"Foreclosure rescue scams are big business right now." Groups like Zimmerman's say that as soon as borrowers end up in foreclosure -- a matter of public record in the United States - they are bombarded with calls, leaflets and knocks on the door from people armed with fraudulent offers of help.
Huston Julian, 54, of Eastpointe, Michigan, nearly fell for such a scam.
Julian bought a home in this working class suburb of Detroit in October 2006, but fell behind with his $1,084 monthly payment when his disability benefits were cut off.
He ended up in foreclosure in December.
"I got calls all day from people saying they could save my home," said Julian, 54, seated at a small table in his kitchen.
One group promised help if he gave them $3,800.
He borrowed money from family and was all ready to pay, until his suspicions were aroused by the frequency of their calls.
"I said to myself 'something just ain't right here," Julian remembered.
On the advice of his younger sister, he got in touch with local non-profit counseling agency the Michigan Neighborhood Partnership (MNP).
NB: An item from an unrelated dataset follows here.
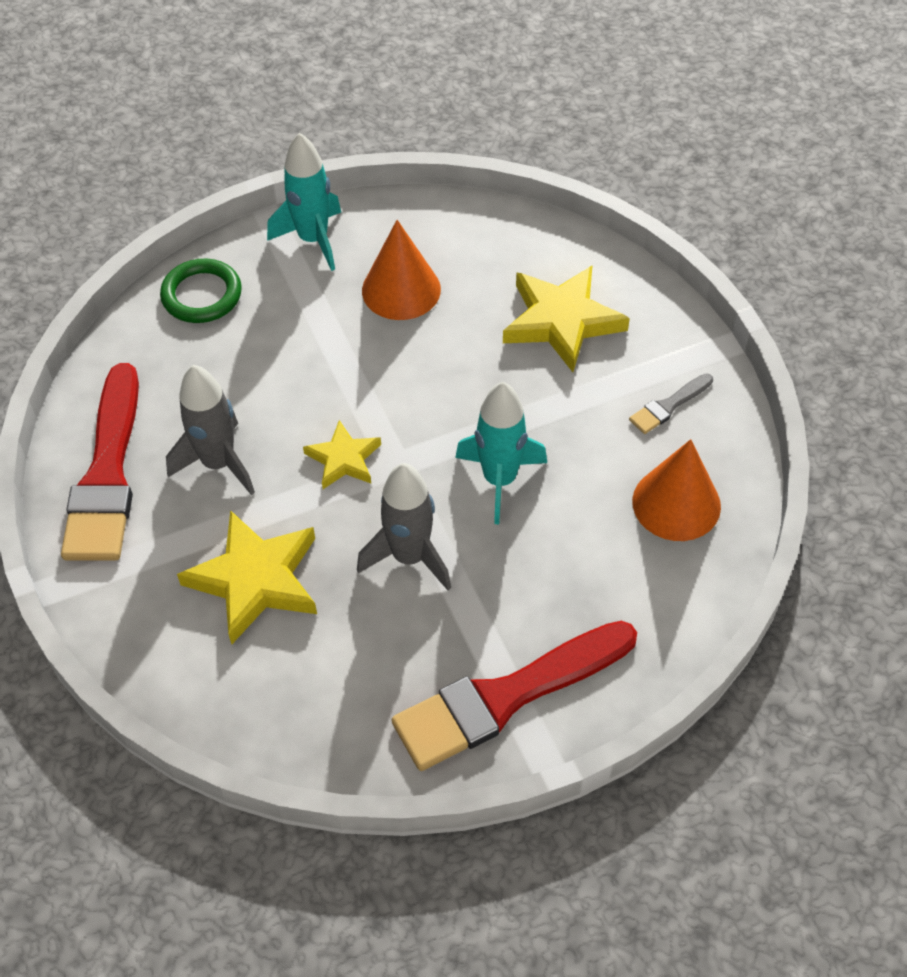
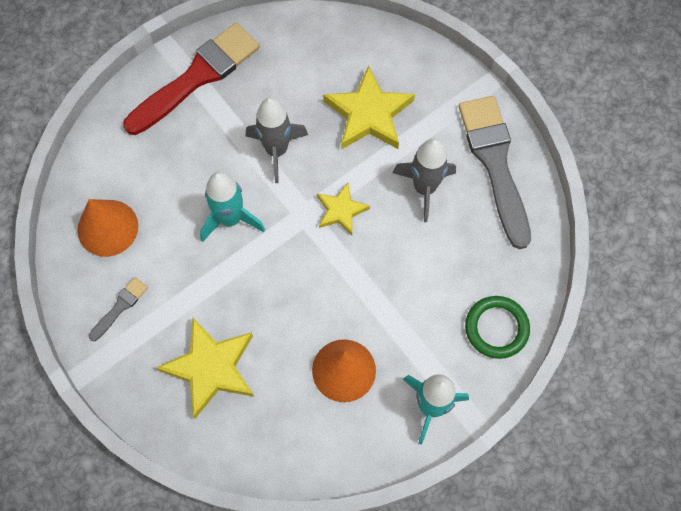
camera: 165 degrees right, 15 degrees up
(107, 474) = (495, 163): red brush -> grey brush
"I was able to convince Huston not to send the money and explained to him this was a rescue scam," said Juanita Bryant, a loss mitigation specialist at MNP who is negotiating with Julian's lender on a mortgage repayment schedule based on his restored disability benefits.
While such scams are on the rise, law enforcement agencies are overwhelmed.
"Almost every foreclosure rescue program you see out there is fraud," said Todd Lackner, a San Diego-based mortgage fraud investigator.
"Sadly, the law enforcement community lacks the funds to investigate or prosecute all the cases." Nonprofit groups say they, too, are vastly outgunned.
"The challenge we face is we lack the resources to compete with groups going door-to-door targeting home owners," said Josh Zinner, co-director of New York-based nonprofit NEDAP.
As well as extorting money with promises of help that never materialize, other rescue scams include tricking borrowers into signing over part or all of their property.
Often, the owners think they are signing a refinancing when they are actually signing a deed of transfer.